### [INFORMATION SUPPLIED]
= Beginning of Section =
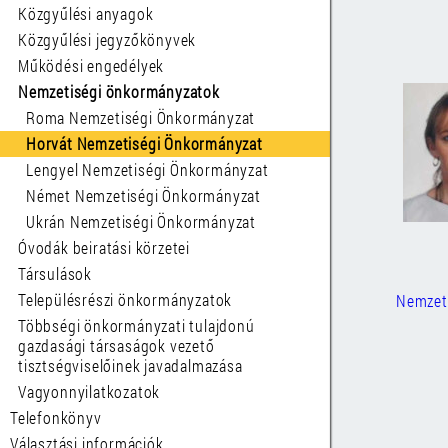
Közgyűlési anyagok
Közgyűlési jegyzőkönyvek
Működési engedélyek
Nemzetiségi önkormányzatok
Roma Nemzetiségi Önkormányzat
Horvát Nemzetiségi Önkormányzat
Lengyel Nemzetiségi Önkormányzat
Német Nemzetiségi Önkormányzat
Ukrán Nemzetiségi Önkormányzat
Óvodák beiratási körzetei
Társulások
Településrészi önkormányzatok
Nemzeti
Többségi önkormányzati tulajdonú
gazdasági társaságok vezető
tisztségviselőinek javadalmazása
Vagyonnyilatkozatok
Telefonkönyv
Választási információk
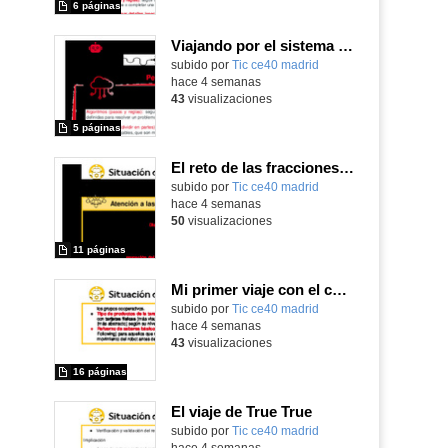
6 páginas
Viajando por el sistema solar
subido por
Tic ce40 madrid
-
hace 4 semanas
43
visualizaciones
5 páginas
El reto de las fracciones luminosas
subido por
Tic ce40 madrid
-
hace 4 semanas
50
visualizaciones
11 páginas
Mi primer viaje con el caballero de la Mancha
subido por
Tic ce40 madrid
-
hace 4 semanas
43
visualizaciones
16 páginas
El viaje de True True
subido por
Tic ce40 madrid
-
hace 4 semanas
= End of Section =
### [YOUR TASK]
Set down the material above exactly. Skip any picture.

### [REPLY TO THE EXERCISE]
Közgyűlési anyagok
Közgyűlési jegyzőkönyvek
Működési engedélyek
Nemzetiségi önkormányzatok
Roma Nemzetiségi Önkormányzat
Horvát Nemzetiségi Önkormányzat
Lengyel Nemzetiségi Önkormányzat
Német Nemzetiségi Önkormányzat
Ukrán Nemzetiségi Önkormányzat
Óvodák beiratási körzetei
Társulások
Településrészi önkormányzatok
Nemzeti
Többségi önkormányzati tulajdonú
gazdasági társaságok vezető
tisztségviselőinek javadalmazása
Vagyonnyilatkozatok
Telefonkönyv
Választási információk
6 páginas
Viajando por el sistema solar
subido por
Tic ce40 madrid
-
hace 4 semanas
43
visualizaciones
5 páginas
El reto de las fracciones luminosas
subido por
Tic ce40 madrid
-
hace 4 semanas
50
visualizaciones
11 páginas
Mi primer viaje con el caballero de la Mancha
subido por
Tic ce40 madrid
-
hace 4 semanas
43
visualizaciones
16 páginas
El viaje de True True
subido por
Tic ce40 madrid
-
hace 4 semanas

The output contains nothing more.